Extract each line of the items below that contains the string "track". The match is case-sensitive.
--------
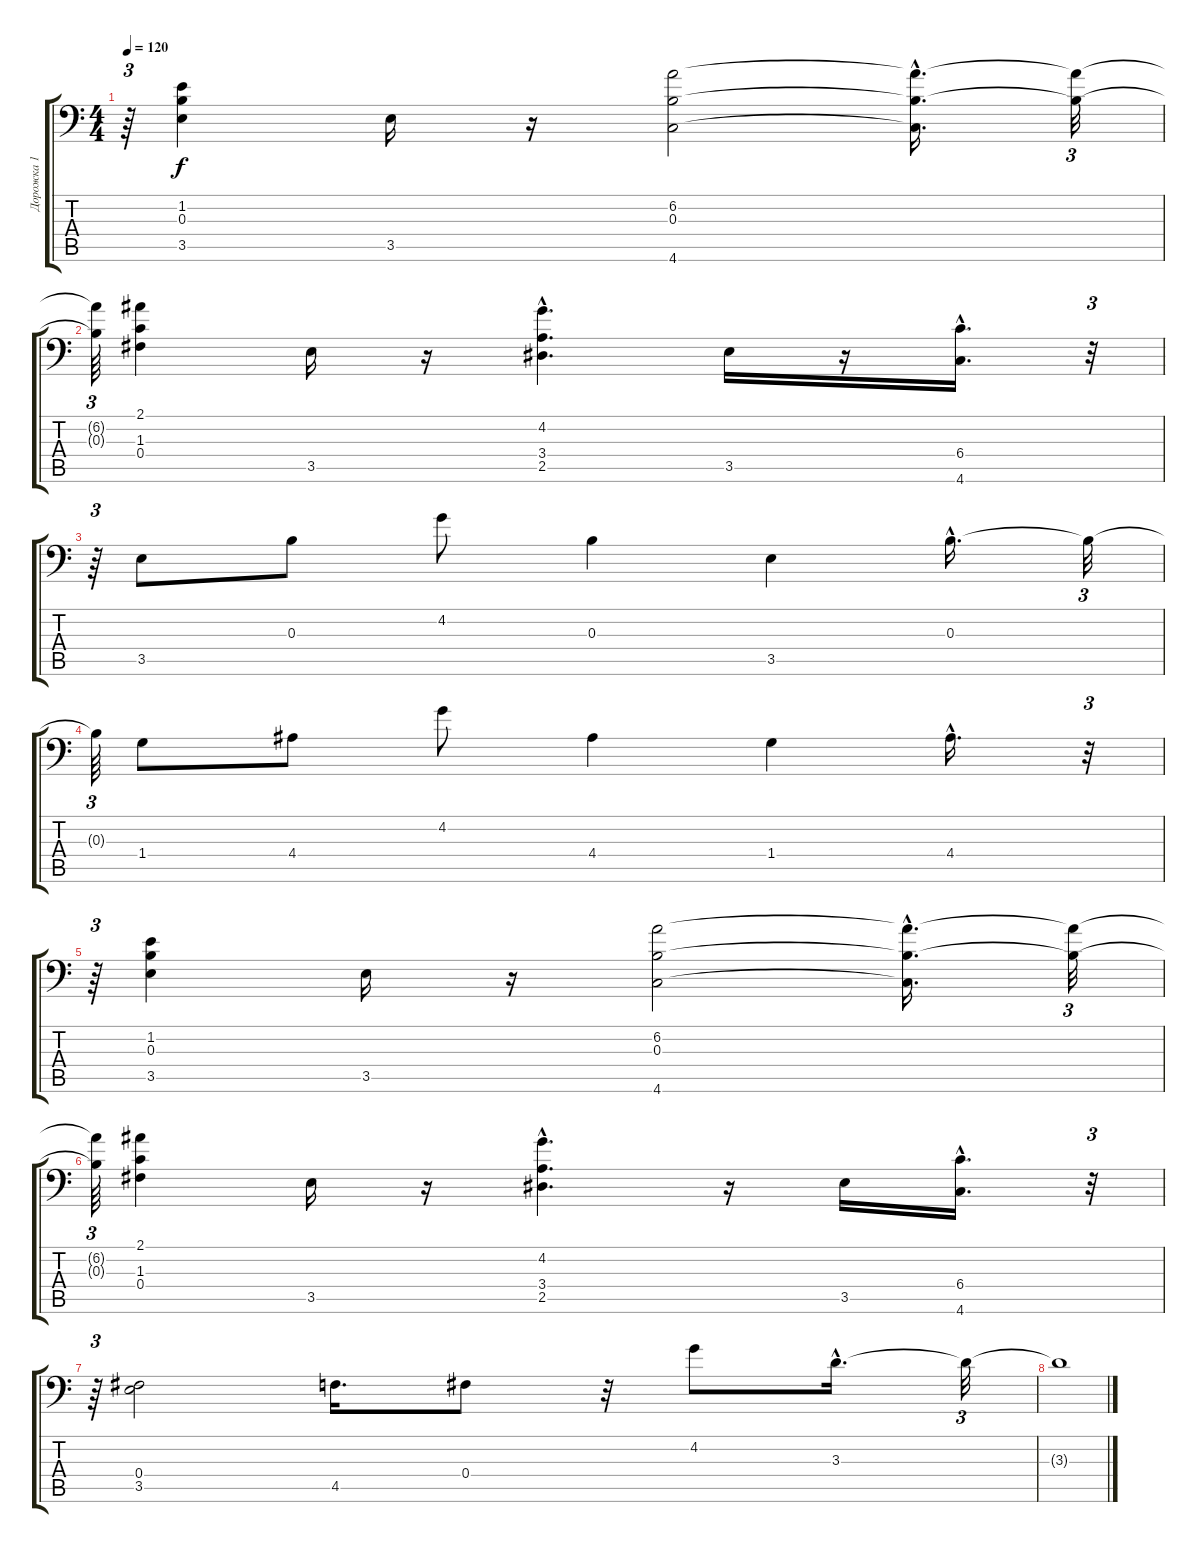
\track ("Дорожка 1" "Дорожка 1") {instrument distortionguitar}
\staff {score tabs}
\tuning (Ab3 Eb3 B2 Gb2 Db2 Ab1) {hide}
\ts (4 4)
\tempo 120
\clef f4
\ks c
r.64{tu (3 2) dy f} (1.2 0.3 3.5).4 3.5.16 r.16 (6.2 0.3 4.6).2 (6.2{hac t} 0.3{hac t} 4.6{hac t}).16{d} (6.2{t} 0.3{t}).32{tu (3 2)} |
(6.2{t} 0.3{t}).64{tu (3 2)} (2.1 1.3 0.4).4 3.5.16 r.16 (4.2{hac} 3.4{hac} 2.5{hac}).4{d} 3.5.16 r.16 (6.4{hac} 4.6{hac}).16{d} r.32{tu (3 2)} |
r.64{tu (3 2)} 3.5.8 0.3.8 4.2.8 0.3.4 3.5.4 0.3{hac}.16{d} 0.3{t}.32{tu (3 2)} |
0.3{t}.64{tu (3 2)} 1.4.8 4.4.8 4.2.8 4.4.4 1.4.4 4.4{hac}.16{d} r.32{tu (3 2)} |
r.64{tu (3 2)} (1.2 0.3 3.5).4 3.5.16 r.16 (6.2 0.3 4.6).2 (6.2{hac t} 0.3{hac t} 4.6{hac t}).16{d} (6.2{t} 0.3{t}).32{tu (3 2)} |
(6.2{t} 0.3{t}).64{tu (3 2)} (2.1 1.3 0.4).4 3.5.16 r.16 (4.2{hac} 3.4{hac} 2.5{hac}).4{d} r.16 3.5.16 (6.4{hac} 4.6{hac}).16{d} r.32{tu (3 2)} |
r.64{tu (3 2)} (0.4 3.5).2 4.5.16{d} 0.4.8 r.32 4.2.8 3.3{hac}.16{d} 3.3{t}.32{tu (3 2)} |
3.3{t}.1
--------
Written reply:
\track ("Дорожка 1" "Дорожка 1") {instrument distortionguitar}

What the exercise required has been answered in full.